Terms to Know
- Winter Storm Watch: Indicates severe winter weather may affect your area.
- Winter Storm Warning: Severe winter weather conditions will affect your area.
- Blizzard Warning: Large amount of falling snow or blowing snow with winds of at least 35 miles per hour expected to last for several hours.
- Wind Chill: The effect of wind in combination with the actual temperature, which increases the rate of heat loss to the human body.
- Frostbite: Severe reaction to cold exposure that can permanently damage its victims. Symptoms include a loss of feeling and a white or pale appearance in fingers, toes, ears, and nose.
- Hypothermia: Occurs when the body’s core temperature drops below normal. Symptoms include uncontrollable shivering, slow speech, memory lapses, frequent stumbling, and drowsiness. If frostbite or hypothermia is suspected, slowly warm the victim and seek immediate medical assistance.
- Overexertion: Cold weather puts an added strain on the heart. Shoveling snow or pushing a car may cause a heart attack. Stay warm, dress warm, and slow down when working outdoors.
- Service snow removal equipment. Use rock salt to melt ice on walkways, and sand to generate traction.
- Winterize your home and have heating sources inspected annually.
- If you use heating oil, maintain an adequate supply.
- Have safe, emergency heating equipment available and use according to manufacturer’s instructions.
- Install and check smoke alarms.
- Protect water pipes from freezing.
- Have adequate winter supplies on hand.
Winter Travel Supplies
- Several blankets and sleeping bags
- Matches and candles
- Flashlight and extra batteries
- Extra set of mittens, socks, and wool caps
- First Aid kit with pocket knife
- Small sack of sand to generate traction
- Small shovel, pliers, wrench, and screwdriver
- Windshield scraper and a small broom
- Booster cables and distress flares
- Set of tire chains or snow tires
- Brightly colored cloth (to use as a flag)
Winter Driving Tips
- Keep vehicles clear of ice and snow—good vision is key to good driving.

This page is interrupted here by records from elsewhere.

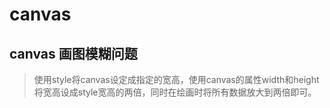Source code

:  #  canvas

##  canvas 画图模糊问题

 >  使用style将canvas设定成指定的宽高，使用canvas的属性width和height将宽高设成style宽高的两倍，同时在绘画时将所有数据放大到两倍即可。
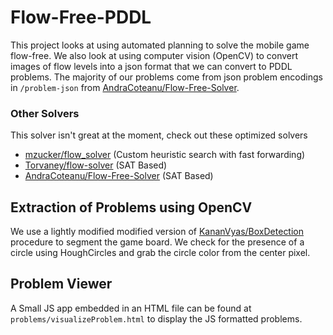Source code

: # Flow-Free-PDDL

This project looks at using automated planning to solve the mobile game flow-free.
We also look at using computer vision (OpenCV) to convert images of flow levels into a json format
that we can convert to PDDL problems.
The majority of our problems come from json problem encodings in `/problem-json` from
[AndraCoteanu/Flow-Free-Solver](https://github.com/AndraCoteanu/Flow-Free-Solver). 

### Other Solvers 
This solver isn't great at the moment, check out these optimized solvers
* [mzucker/flow_solver](https://github.com/mzucker/flow_solver) (Custom heuristic search with fast forwarding)
* [Torvaney/flow-solver](https://github.com/Torvaney/flow-solver) (SAT Based)
* [AndraCoteanu/Flow-Free-Solver](https://github.com/AndraCoteanu/Flow-Free-Solver) (SAT Based)

## Extraction of Problems using OpenCV

We use a lightly modified modified version of 
[KananVyas/BoxDetection](https://github.com/KananVyas/BoxDetection)
procedure to segment the game board. We check for the presence of a circle using 
HoughCircles and grab the circle color from the center pixel.

## Problem Viewer

A Small JS app embedded in an HTML file can be found at `problems/visualizeProblem.html` to display the
JS formatted problems.

## 

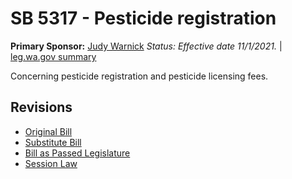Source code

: # SB 5317 - Pesticide registration
**Primary Sponsor:** [Judy Warnick](/person/leg/judith.warnick.md)
*Status: Effective date 11/1/2021.* | [leg.wa.gov summary](https://app.leg.wa.gov/billsummary?BillNumber=5317&Year=2021)

Concerning pesticide registration and pesticide licensing fees.

## Revisions
* [Original Bill](1/)
* [Substitute Bill](S/)
* [Bill as Passed Legislature](S.PL/)
* [Session Law](S.SL/)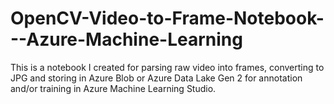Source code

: # OpenCV-Video-to-Frame-Notebook---Azure-Machine-Learning
This is a notebook I created for parsing raw video into frames, converting to JPG and storing in Azure Blob or Azure Data Lake Gen 2 for annotation and/or training in Azure Machine Learning Studio.
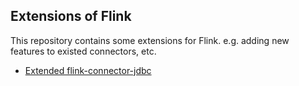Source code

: 
## Extensions of Flink 

This repository contains some extensions for Flink. e.g. adding new features to existed connectors, etc.

- [Extended flink-connector-jdbc](doc/connectors/extended-connector-jdbc.md)
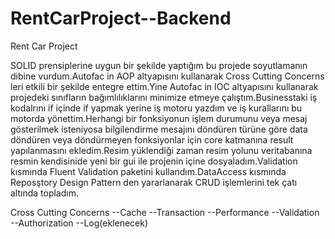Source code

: # RentCarProject--Backend

Rent Car Project

SOLID prensiplerine uygun bir şekilde yaptığım bu projede soyutlamanın dibine vurdum.Autofac in AOP altyapısını kullanarak Cross Cutting Concerns leri etkili bir şekilde entegre ettim.Yine Autofac in IOC altyapısını kullanarak projedeki sınıfların bağımlılıklarını minimize etmeye çalıştım.Businesstaki iş kodalrını if içinde if yapmak yerine iş motoru yazdım ve iş kurallarını bu motorda yönettim.Herhangi bir fonksiyonun işlem durumunu veya mesaj gösterilmek isteniyosa bilgilendirme mesajını döndüren türüne göre data döndüren veya döndürmeyen fonksiyonlar için core katmanına result yapılanmasını ekledim.Resim yüklendiği zaman resim yolunu veritabanına resmin kendisinide yeni bir gui ile projenin içine dosyaladım.Validation kısmında Fluent Validation paketini kullandım.DataAccess kısmında Reposştory Design Pattern den yararlanarak CRUD işlemlerini tek çatı altında topladım.                               

Cross Cutting Concerns
--Cache
--Transaction
--Performance
--Validation
--Authorization
--Log(eklenecek)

- Slow down, remember to match your speed to account for road and weather conditions.
- Keep your gas tank above half-full if possible.
- Check tires for proper inflation and sufficient tread.
- Plan your stops and keep more distance between cars.
- Remember that snowdrifts and snow banks can hide small children.
- Don't crowd the plow.
If Stranded in a Vehicle
- Stay in the vehicle. Do not leave the vehicle to search for assistance unless assistance is visible within 100 feet.
- Display a trouble sign. Hang a brightly colored cloth on the radio antenna, raise the hood, and turn on hazard lights. At night, use the dome light.
- Occasionally run the engine to keep warm. Run the heater sparingly. Beware of carbon monoxide poisoning. Keep the exhaust pipe clear and open the downwind windows.
- Do minor exercises to keep up circulation. Clap hands and move arms and legs. Try not to stay in one position for too long.
- If there is more than one person in the car, take turns sleeping. Huddle together for warmth.